##### Page extract #####

Bilawal Bhutto Zardari throws down the gauntlet.

Bilawal Bhutto Zardari’s fiery speech at Bagh in Pakistan-administered Kashmir, which is in the midst of an election campaign, was the political highlight of Tuesday and reaffirmed the radical change in the policy of the Pakistan Peoples Party toward Prime Minister Nawaz Sharif.

The “friendly opposition” policy of his father, former president Asif Ali Zardari, has gone. The young Zardari, chairman of the PPP, resorted to familiar opposition rhetoric when he challenged Sharif for being a “friend” of his Indian counterpart, Narendra Modi. Clearly, the PPP chairman was communicating—over Sharif’s head, directly to the Army—that he understood who was calling the shots in Karachi, where the PPP is governing.

Sharif’s party said the young politician’s speech was crude, “immature,” pandering, and out of sync with the PPP’s own experiences. President Zardari was subjected to harassment by the powers-that-be until he took ill and had to leave Pakistan temporarily during the Memogate paroxysm. He faced a treason allegation at the Supreme Court, where the Army and Sharif seemed to be in lockstep in trying to topple him or debilitate him ahead of the 2013 elections.

The assumption behind the PPP chairman’s Pavlovian retreat into old patterns is that the Army and Sharif’s government are engaged in a power contest. Pakistan Tehreek-e-Insaf’s Imran Khan thought so too in 2014, when he put his party on the line by staging a sit-in that failed to trigger Sharif’s dethronement. Back then it may not have been so obvious, but in 2016 it doesn’t look as if the Army is keen to either topple Sharif or let the PPP government off the hook in Sindh.

#####

■ **Problems to work on**
- a) In the Bilawal Bhutto Zardari excerpt, where did he give his speech?
- b) Using the Bilawal Bhutto Zardari excerpt, explain the assumption it says lies behind the PPP chairman's retreat into old patterns.
- c) List every person named in the Bilawal Bhutto Zardari excerpt.

##### Records shown #####

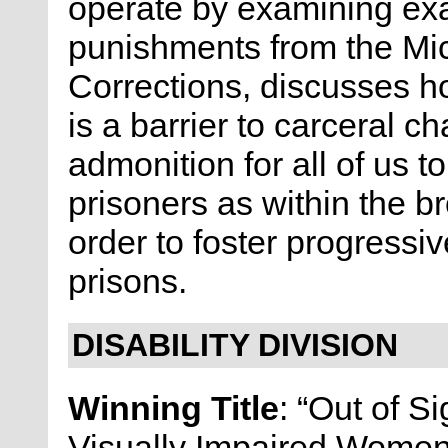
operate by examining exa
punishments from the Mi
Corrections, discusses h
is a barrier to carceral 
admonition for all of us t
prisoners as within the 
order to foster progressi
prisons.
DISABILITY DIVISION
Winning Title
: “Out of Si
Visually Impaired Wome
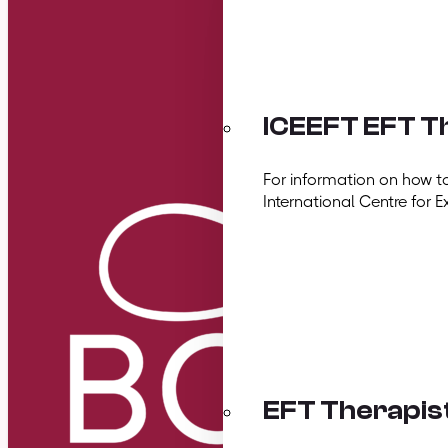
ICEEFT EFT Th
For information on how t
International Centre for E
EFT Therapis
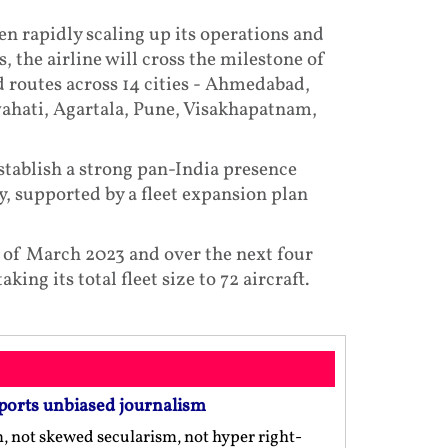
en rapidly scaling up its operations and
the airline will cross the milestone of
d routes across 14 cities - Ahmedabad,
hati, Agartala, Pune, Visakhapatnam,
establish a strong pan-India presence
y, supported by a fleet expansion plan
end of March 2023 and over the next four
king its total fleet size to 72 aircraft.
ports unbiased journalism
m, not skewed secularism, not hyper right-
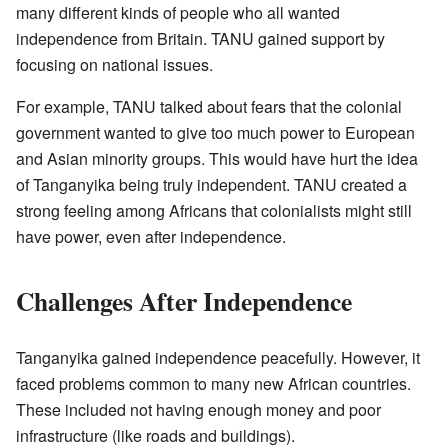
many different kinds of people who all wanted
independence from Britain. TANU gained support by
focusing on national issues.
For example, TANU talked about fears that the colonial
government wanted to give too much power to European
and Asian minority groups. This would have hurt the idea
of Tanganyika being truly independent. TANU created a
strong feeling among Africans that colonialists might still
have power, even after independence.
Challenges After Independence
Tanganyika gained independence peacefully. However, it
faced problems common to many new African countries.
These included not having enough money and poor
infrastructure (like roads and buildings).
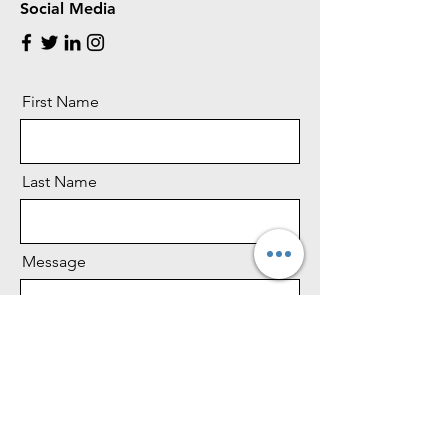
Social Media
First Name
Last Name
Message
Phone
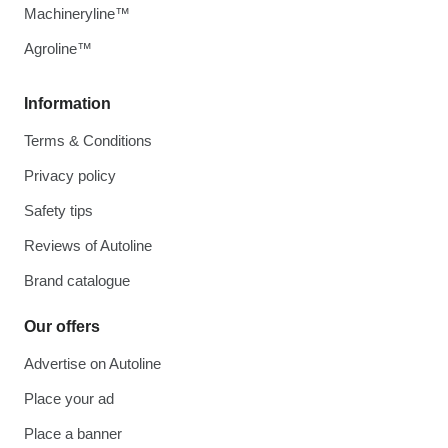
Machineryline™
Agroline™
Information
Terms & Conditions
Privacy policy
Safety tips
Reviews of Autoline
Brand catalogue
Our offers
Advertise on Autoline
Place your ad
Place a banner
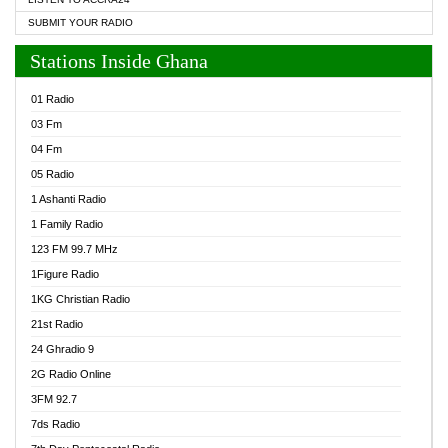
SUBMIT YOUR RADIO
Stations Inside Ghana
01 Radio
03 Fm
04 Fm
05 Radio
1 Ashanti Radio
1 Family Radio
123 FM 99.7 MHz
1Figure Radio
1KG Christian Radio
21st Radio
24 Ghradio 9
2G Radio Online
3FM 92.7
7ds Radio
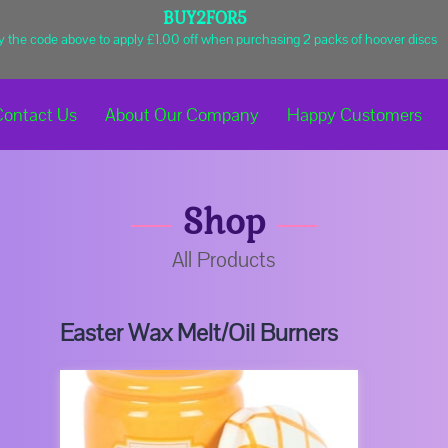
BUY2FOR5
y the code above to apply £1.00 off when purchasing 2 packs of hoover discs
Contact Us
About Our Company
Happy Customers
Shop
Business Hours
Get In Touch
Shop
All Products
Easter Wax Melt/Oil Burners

#####

■ **List of solutions**
- a) At Bagh in Pakistan-administered Kashmir.

- b) The assumption is that the Army and Sharif's government are engaged in a power contest. Imran Khan held the same view in 2014, when his sit-in failed to bring Sharif down.

- c) Bilawal Bhutto Zardari, Nawaz Sharif, Asif Ali Zardari, Narendra Modi, Imran Khan